I have installed Greenbone/OpenVAS from Debian repository and running version 7.0.3. I have two NICs and both of those are having access to different networks, and also both of them are having access to Internet, one quite direct route and another via multiple hops and devices in-between.
Let’s say that my eth0 NIC is having IP 192.168.0.20 (internal network) and eth1 having IP 10.0.0.10 (direct route to Internet).
By default without specifying “Network Source Interface” at web portal scan tasks the system uses eth0 and scans for the internal network work just fine. But if I would like to use eth1 NIC to scan some subnet through more direct Internet connection the task just finishes in about a minute without producing any results.

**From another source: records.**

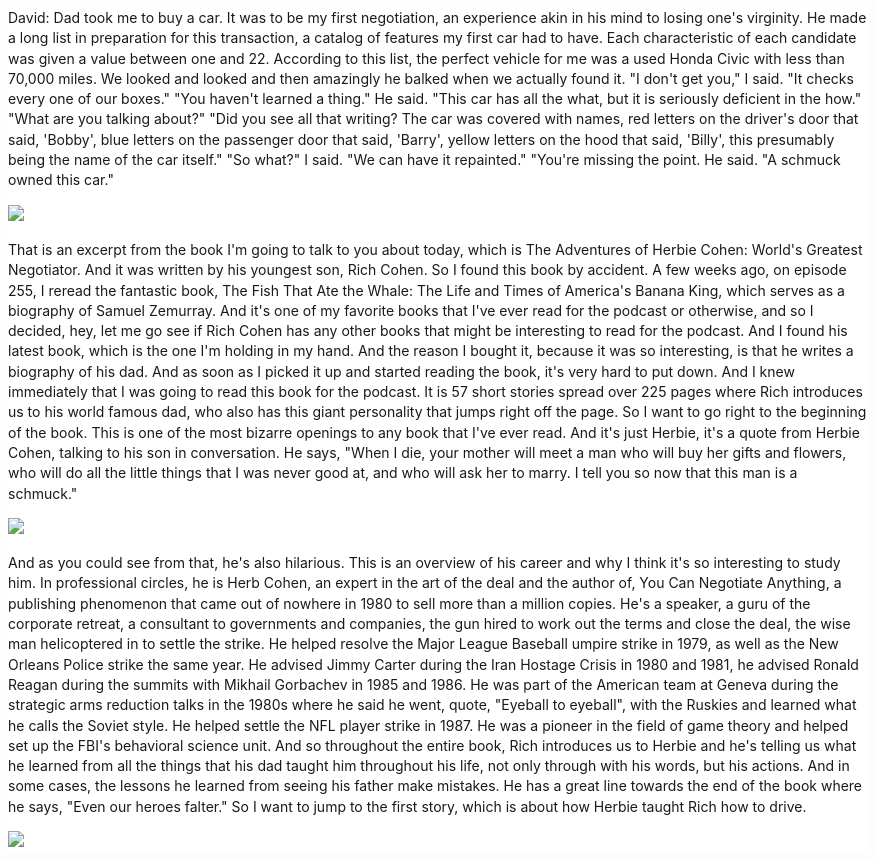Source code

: David: Dad took me to buy a car. It was to be my first negotiation, an experience akin in his mind to losing one's virginity. He made a long list in preparation for this transaction, a catalog of features my first car had to have. Each characteristic of each candidate was given a value between one and 22. According to this list, the perfect vehicle for me was a used Honda Civic with less than 70,000 miles. We looked and looked and then amazingly he balked when we actually found it. "I don't get you," I said. "It checks every one of our boxes." "You haven't learned a thing." He said. "This car has all the what, but it is seriously deficient in the how." "What are you talking about?" "Did you see all that writing? The car was covered with names, red letters on the driver's door that said, 'Bobby', blue letters on the passenger door that said, 'Barry', yellow letters on the hood that said, 'Billy', this presumably being the name of the car itself." "So what?" I said. "We can have it repainted." "You're missing the point. He said. "A schmuck owned this car."

![](https://www.foundersnotes.com/static/images/new_icons/chevron-down-alt-thin.svg)

That is an excerpt from the book I'm going to talk to you about today, which is The Adventures of Herbie Cohen: World's Greatest Negotiator. And it was written by his youngest son, Rich Cohen. So I found this book by accident. A few weeks ago, on episode 255, I reread the fantastic book, The Fish That Ate the Whale: The Life and Times of America's Banana King, which serves as a biography of Samuel Zemurray. And it's one of my favorite books that I've ever read for the podcast or otherwise, and so I decided, hey, let me go see if Rich Cohen has any other books that might be interesting to read for the podcast. And I found his latest book, which is the one I'm holding in my hand. And the reason I bought it, because it was so interesting, is that he writes a biography of his dad. And as soon as I picked it up and started reading the book, it's very hard to put down. And I knew immediately that I was going to read this book for the podcast. It is 57 short stories spread over 225 pages where Rich introduces us to his world famous dad, who also has this giant personality that jumps right off the page. So I want to go right to the beginning of the book. This is one of the most bizarre openings to any book that I've ever read. And it's just Herbie, it's a quote from Herbie Cohen, talking to his son in conversation. He says, "When I die, your mother will meet a man who will buy her gifts and flowers, who will do all the little things that I was never good at, and who will ask her to marry. I tell you so now that this man is a schmuck."

![](https://www.foundersnotes.com/static/images/new_icons/chevron-down-alt-thin.svg)

And as you could see from that, he's also hilarious. This is an overview of his career and why I think it's so interesting to study him. In professional circles, he is Herb Cohen, an expert in the art of the deal and the author of, You Can Negotiate Anything, a publishing phenomenon that came out of nowhere in 1980 to sell more than a million copies. He's a speaker, a guru of the corporate retreat, a consultant to governments and companies, the gun hired to work out the terms and close the deal, the wise man helicoptered in to settle the strike. He helped resolve the Major League Baseball umpire strike in 1979, as well as the New Orleans Police strike the same year. He advised Jimmy Carter during the Iran Hostage Crisis in 1980 and 1981, he advised Ronald Reagan during the summits with Mikhail Gorbachev in 1985 and 1986. He was part of the American team at Geneva during the strategic arms reduction talks in the 1980s where he said he went, quote, "Eyeball to eyeball", with the Ruskies and learned what he calls the Soviet style. He helped settle the NFL player strike in 1987. He was a pioneer in the field of game theory and helped set up the FBI's behavioral science unit. And so throughout the entire book, Rich introduces us to Herbie and he's telling us what he learned from all the things that his dad taught him throughout his life, not only through with his words, but his actions. And in some cases, the lessons he learned from seeing his father make mistakes. He has a great line towards the end of the book where he says, "Even our heroes falter." So I want to jump to the first story, which is about how Herbie taught Rich how to drive.

![](https://www.foundersnotes.com/static/images/new_icons/chevron-down-alt-thin.svg)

I think OpenVAS tries to use 192.168.0.20 as source IP when communicating from eth1 and that is the reason why it will not work.
I know that routing from eth1 works, since for example I’m able to fetch files with wget through it when specifying bind IP that matches to eth1. The issue is that I do have two default gateways with the server and I should be somehow able to tell to OpenVAS what source IP to use, since just specifying the interface is not solving the issue.
I have been reading the man page:
And I have specified -S attribute so that the scanner daemon knows both of the IP addresses I have, but I don’t know how to request the scanner service to use the other IP. I cannot find a setting for this from the web portal, nor my Googling efforts how to do something for it at the command line.
One possibility perhaps would be having only one default route with the server, but I really would like the default route to point to the internal network instead of the Internet, since managing the Internal IP address ranges would be painful with a large environment. Much better would be to specify for some scans to use the direct Internet connection NIC.